» ESTRATTO DEL TESTO:

A questo punto, il nostro autore, determinato a diffondere le proprie creazioni, approda al selfpublishing. Anche qui non c’è alcun filtro (ci si può autopubblicare anche la lista della spesa), ma almeno è gratis. E per giunta, qualcuno che non appartenga alla cerchia dei familiari o degli amici e conoscenti acquista il libro. E’ un passo avanti, forse. Ma è di questo che uno scrittore ha bisogno?
Non credo. Uno scrittore non si può accontentare di lettori compiacenti e parziali oppure casuali. Uno scrittore ha bisogno di veder riconosciuto il valore della propria opera (se ce l’ha). E questo può avvenire solo attraverso il confronto con addetti ai lavori seri e professionali. Un autore può sentirsi riconosciuto solo quando trova un editore disposto a investire su di lui il proprio denaro, a scommettere sulla bontà del suo lavoro. E’ solo questo che contraddistingue la scrittura vera dal velleitarismo letterario.

» INFORMAZIONI FORNITE:
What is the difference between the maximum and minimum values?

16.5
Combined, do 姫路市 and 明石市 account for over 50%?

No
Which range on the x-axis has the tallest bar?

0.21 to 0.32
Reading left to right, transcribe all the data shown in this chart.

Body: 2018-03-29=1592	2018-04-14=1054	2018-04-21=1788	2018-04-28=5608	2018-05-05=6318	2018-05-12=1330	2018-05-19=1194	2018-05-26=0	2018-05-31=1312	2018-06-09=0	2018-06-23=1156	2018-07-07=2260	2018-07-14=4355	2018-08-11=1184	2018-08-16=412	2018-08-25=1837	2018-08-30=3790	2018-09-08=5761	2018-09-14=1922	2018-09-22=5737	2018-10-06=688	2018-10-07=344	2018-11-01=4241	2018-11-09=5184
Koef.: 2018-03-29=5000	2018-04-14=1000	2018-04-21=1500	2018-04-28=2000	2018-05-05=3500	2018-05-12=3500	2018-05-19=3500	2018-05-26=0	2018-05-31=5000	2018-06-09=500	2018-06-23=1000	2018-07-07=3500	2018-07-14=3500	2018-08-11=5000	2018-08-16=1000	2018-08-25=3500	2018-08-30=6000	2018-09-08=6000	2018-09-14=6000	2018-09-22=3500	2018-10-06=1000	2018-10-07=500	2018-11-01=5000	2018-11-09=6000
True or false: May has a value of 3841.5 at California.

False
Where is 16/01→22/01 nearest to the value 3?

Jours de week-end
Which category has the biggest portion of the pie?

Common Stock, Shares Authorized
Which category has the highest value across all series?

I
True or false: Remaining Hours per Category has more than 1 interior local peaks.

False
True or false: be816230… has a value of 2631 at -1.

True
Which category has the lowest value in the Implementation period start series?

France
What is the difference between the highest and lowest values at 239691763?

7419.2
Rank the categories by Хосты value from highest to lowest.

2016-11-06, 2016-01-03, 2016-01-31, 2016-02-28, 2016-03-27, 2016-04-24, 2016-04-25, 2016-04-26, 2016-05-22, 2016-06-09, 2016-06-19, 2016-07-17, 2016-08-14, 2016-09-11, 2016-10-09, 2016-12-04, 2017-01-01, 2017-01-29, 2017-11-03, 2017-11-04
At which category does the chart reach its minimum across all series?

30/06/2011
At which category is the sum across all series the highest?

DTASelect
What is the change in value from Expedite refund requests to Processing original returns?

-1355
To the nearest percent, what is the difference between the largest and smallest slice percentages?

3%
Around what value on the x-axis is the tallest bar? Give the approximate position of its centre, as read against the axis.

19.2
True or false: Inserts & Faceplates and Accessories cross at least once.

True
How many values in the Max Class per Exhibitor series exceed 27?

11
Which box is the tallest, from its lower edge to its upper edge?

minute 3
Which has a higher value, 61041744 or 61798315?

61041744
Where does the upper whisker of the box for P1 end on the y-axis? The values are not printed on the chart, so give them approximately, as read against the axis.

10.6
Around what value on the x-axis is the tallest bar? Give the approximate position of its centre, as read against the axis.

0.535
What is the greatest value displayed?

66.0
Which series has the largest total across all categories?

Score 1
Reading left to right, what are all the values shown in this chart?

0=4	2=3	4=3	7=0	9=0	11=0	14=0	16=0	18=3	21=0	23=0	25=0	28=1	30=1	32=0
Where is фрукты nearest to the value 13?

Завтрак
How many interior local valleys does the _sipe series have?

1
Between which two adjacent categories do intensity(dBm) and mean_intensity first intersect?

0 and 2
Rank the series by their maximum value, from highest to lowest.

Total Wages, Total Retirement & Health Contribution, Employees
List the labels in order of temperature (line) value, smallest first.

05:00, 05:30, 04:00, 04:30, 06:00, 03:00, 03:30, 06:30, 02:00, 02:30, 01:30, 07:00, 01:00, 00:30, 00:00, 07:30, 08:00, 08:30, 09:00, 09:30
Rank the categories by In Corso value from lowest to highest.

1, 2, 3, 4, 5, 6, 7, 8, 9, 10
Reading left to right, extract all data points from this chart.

» OBIETTIVO DEL COMPITO: Secondo il brano sul selfpublishing, che cosa contraddistingue la scrittura vera dal velleitarismo letterario?

» RISULTATO DELL'ESERCIZIO: Trovare un editore disposto a investire il proprio denaro sull'autore, scommettendo sulla bontà del suo lavoro.